▸ **REQUIREMENT**:
Look through the lines below and extract any with the word "assign".

Extracted data entries
==================================================

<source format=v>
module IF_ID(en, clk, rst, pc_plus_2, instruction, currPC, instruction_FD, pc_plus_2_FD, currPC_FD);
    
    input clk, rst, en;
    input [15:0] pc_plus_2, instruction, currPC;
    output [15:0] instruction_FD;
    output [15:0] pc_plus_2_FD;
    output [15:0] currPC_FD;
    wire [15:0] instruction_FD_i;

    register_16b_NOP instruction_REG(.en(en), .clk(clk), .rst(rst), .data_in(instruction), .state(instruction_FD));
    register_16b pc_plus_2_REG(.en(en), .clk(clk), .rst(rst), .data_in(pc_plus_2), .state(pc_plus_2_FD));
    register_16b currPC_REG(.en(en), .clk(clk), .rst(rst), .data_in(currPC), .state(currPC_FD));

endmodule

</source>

==================================================

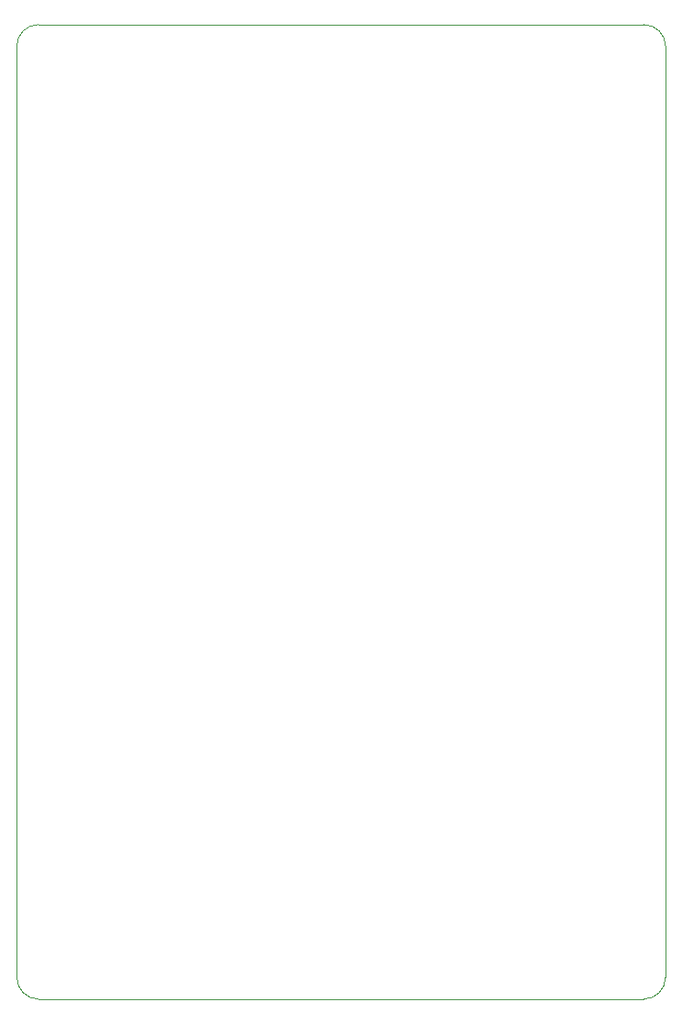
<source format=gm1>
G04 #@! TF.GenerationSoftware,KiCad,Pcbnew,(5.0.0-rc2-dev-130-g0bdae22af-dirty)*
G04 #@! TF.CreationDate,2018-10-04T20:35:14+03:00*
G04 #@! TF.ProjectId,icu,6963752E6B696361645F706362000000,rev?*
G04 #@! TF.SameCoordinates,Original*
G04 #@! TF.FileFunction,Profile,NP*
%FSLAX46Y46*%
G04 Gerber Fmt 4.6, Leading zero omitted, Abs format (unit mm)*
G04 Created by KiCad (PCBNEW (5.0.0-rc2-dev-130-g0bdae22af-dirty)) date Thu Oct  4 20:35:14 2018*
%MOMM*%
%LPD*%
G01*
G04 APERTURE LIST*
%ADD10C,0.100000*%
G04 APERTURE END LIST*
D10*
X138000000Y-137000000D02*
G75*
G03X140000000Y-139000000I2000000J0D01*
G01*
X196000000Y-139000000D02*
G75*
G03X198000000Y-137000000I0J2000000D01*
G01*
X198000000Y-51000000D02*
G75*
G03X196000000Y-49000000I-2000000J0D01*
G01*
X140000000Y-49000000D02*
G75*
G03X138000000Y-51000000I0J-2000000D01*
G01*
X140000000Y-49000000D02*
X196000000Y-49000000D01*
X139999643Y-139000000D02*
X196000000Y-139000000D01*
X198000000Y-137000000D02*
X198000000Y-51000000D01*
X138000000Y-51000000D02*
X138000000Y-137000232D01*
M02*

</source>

==================================================

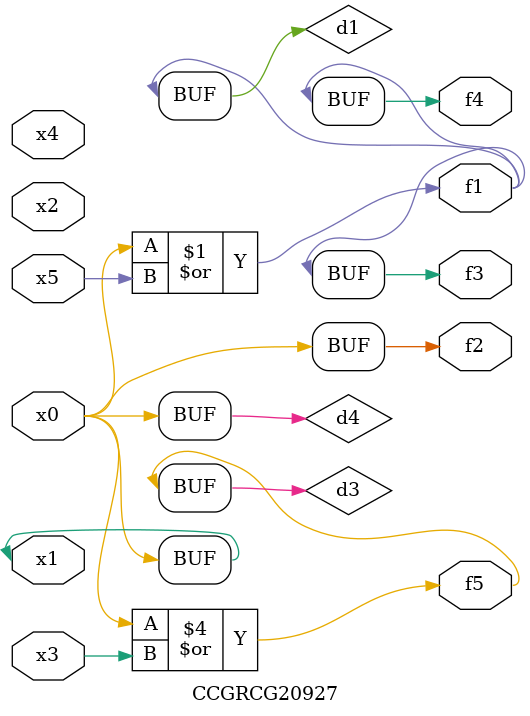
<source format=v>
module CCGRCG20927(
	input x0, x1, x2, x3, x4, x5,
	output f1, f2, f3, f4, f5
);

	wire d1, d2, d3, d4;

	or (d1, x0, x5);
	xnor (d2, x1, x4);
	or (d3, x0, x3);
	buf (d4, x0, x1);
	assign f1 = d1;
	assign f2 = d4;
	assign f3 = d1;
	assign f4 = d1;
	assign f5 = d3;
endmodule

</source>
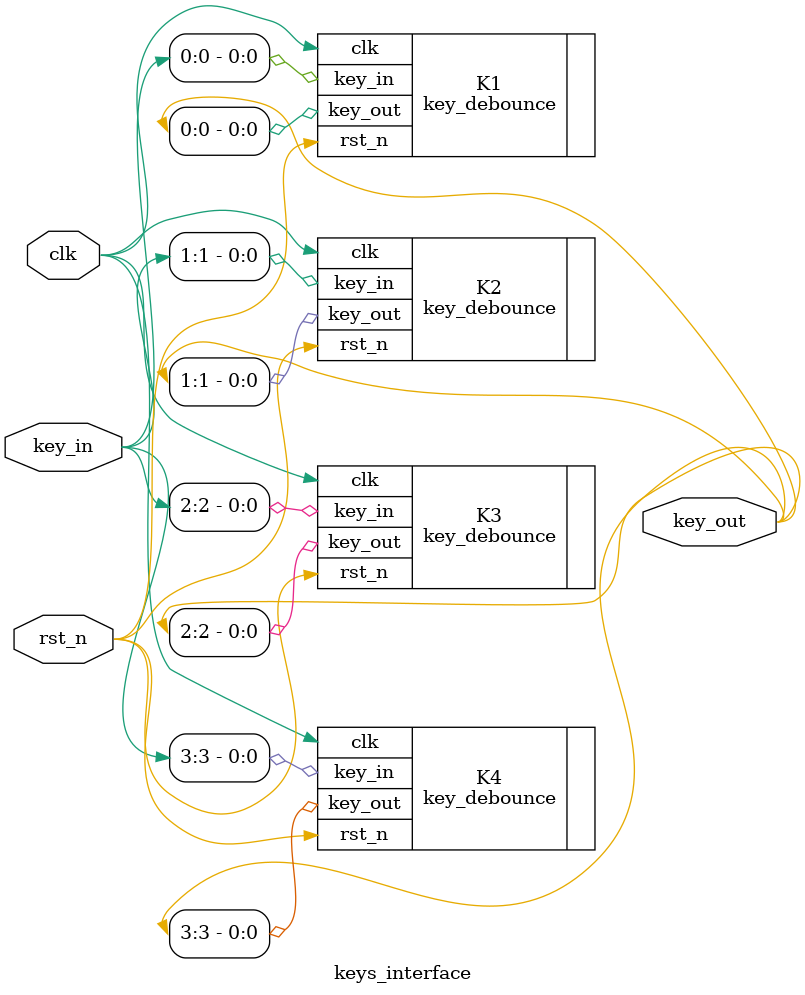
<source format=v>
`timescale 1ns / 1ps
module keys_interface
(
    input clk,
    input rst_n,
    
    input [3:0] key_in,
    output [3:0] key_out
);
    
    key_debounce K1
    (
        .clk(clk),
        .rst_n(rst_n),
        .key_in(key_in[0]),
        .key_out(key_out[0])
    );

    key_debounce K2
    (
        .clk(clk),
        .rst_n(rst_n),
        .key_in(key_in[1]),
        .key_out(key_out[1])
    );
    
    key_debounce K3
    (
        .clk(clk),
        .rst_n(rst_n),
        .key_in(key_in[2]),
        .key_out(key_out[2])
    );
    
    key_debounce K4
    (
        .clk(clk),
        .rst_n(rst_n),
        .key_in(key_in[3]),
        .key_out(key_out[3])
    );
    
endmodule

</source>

==================================================

▸ **ANSWER BOX**:
	assign f1 = d1;
	assign f2 = d4;
	assign f3 = d1;
	assign f4 = d1;
	assign f5 = d3;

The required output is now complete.